§ **Assigned task**: All records that follow are to be restated exactly.

§ **Saved data entries**:
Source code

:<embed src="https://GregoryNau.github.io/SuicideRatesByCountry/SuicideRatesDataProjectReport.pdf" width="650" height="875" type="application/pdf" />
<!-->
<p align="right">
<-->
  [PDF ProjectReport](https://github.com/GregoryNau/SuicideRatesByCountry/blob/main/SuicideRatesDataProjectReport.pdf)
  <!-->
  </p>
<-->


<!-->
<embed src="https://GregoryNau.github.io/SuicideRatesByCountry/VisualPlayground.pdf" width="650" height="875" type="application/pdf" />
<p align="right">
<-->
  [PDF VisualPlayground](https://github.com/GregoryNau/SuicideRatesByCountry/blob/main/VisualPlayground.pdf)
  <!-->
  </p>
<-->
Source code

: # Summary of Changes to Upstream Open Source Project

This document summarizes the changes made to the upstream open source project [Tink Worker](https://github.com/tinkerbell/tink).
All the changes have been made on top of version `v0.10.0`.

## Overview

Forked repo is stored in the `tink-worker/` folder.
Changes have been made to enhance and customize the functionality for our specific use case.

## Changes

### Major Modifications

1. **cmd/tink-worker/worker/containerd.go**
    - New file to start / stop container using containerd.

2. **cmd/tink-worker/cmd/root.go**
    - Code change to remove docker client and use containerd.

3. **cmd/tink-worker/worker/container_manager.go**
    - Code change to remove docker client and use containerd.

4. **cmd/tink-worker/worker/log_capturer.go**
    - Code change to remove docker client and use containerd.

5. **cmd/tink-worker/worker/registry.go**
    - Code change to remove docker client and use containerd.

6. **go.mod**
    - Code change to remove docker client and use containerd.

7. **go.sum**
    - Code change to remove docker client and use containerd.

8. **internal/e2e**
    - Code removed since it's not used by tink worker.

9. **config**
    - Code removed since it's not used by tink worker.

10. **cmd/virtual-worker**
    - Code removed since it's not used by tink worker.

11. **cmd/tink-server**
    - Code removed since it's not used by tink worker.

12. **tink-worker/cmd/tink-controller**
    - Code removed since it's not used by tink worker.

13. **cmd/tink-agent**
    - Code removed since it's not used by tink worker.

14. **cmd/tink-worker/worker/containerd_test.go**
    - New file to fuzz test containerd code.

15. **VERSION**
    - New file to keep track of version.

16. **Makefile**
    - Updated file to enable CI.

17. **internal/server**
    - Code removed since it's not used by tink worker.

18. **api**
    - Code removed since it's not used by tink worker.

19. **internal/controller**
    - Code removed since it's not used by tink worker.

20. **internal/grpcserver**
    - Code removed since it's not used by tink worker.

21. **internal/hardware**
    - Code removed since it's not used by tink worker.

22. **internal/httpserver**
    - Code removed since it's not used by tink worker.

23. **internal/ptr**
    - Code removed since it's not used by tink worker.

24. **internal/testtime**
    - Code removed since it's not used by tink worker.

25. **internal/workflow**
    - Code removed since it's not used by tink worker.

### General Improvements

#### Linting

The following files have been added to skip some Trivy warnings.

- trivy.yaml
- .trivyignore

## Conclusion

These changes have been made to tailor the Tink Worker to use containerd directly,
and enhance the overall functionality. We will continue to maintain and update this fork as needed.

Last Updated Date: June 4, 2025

§ **Response box**:
Source code

:<embed src="https://GregoryNau.github.io/SuicideRatesByCountry/SuicideRatesDataProjectReport.pdf" width="650" height="875" type="application/pdf" />
<!-->
<p align="right">
<-->
  [PDF ProjectReport](https://github.com/GregoryNau/SuicideRatesByCountry/blob/main/SuicideRatesDataProjectReport.pdf)
  <!-->
  </p>
<-->


<!-->
<embed src="https://GregoryNau.github.io/SuicideRatesByCountry/VisualPlayground.pdf" width="650" height="875" type="application/pdf" />
<p align="right">
<-->
  [PDF VisualPlayground](https://github.com/GregoryNau/SuicideRatesByCountry/blob/main/VisualPlayground.pdf)
  <!-->
  </p>
<-->
Source code

: # Summary of Changes to Upstream Open Source Project

This document summarizes the changes made to the upstream open source project [Tink Worker](https://github.com/tinkerbell/tink).
All the changes have been made on top of version `v0.10.0`.

## Overview

Forked repo is stored in the `tink-worker/` folder.
Changes have been made to enhance and customize the functionality for our specific use case.

## Changes

### Major Modifications

1. **cmd/tink-worker/worker/containerd.go**
    - New file to start / stop container using containerd.

2. **cmd/tink-worker/cmd/root.go**
    - Code change to remove docker client and use containerd.

3. **cmd/tink-worker/worker/container_manager.go**
    - Code change to remove docker client and use containerd.

4. **cmd/tink-worker/worker/log_capturer.go**
    - Code change to remove docker client and use containerd.

5. **cmd/tink-worker/worker/registry.go**
    - Code change to remove docker client and use containerd.

6. **go.mod**
    - Code change to remove docker client and use containerd.

7. **go.sum**
    - Code change to remove docker client and use containerd.

8. **internal/e2e**
    - Code removed since it's not used by tink worker.

9. **config**
    - Code removed since it's not used by tink worker.

10. **cmd/virtual-worker**
    - Code removed since it's not used by tink worker.

11. **cmd/tink-server**
    - Code removed since it's not used by tink worker.

12. **tink-worker/cmd/tink-controller**
    - Code removed since it's not used by tink worker.

13. **cmd/tink-agent**
    - Code removed since it's not used by tink worker.

14. **cmd/tink-worker/worker/containerd_test.go**
    - New file to fuzz test containerd code.

15. **VERSION**
    - New file to keep track of version.

16. **Makefile**
    - Updated file to enable CI.

17. **internal/server**
    - Code removed since it's not used by tink worker.

18. **api**
    - Code removed since it's not used by tink worker.

19. **internal/controller**
    - Code removed since it's not used by tink worker.

20. **internal/grpcserver**
    - Code removed since it's not used by tink worker.

21. **internal/hardware**
    - Code removed since it's not used by tink worker.

22. **internal/httpserver**
    - Code removed since it's not used by tink worker.

23. **internal/ptr**
    - Code removed since it's not used by tink worker.

24. **internal/testtime**
    - Code removed since it's not used by tink worker.

25. **internal/workflow**
    - Code removed since it's not used by tink worker.

### General Improvements

#### Linting

The following files have been added to skip some Trivy warnings.

- trivy.yaml
- .trivyignore

## Conclusion

These changes have been made to tailor the Tink Worker to use containerd directly,
and enhance the overall functionality. We will continue to maintain and update this fork as needed.

Last Updated Date: June 4, 2025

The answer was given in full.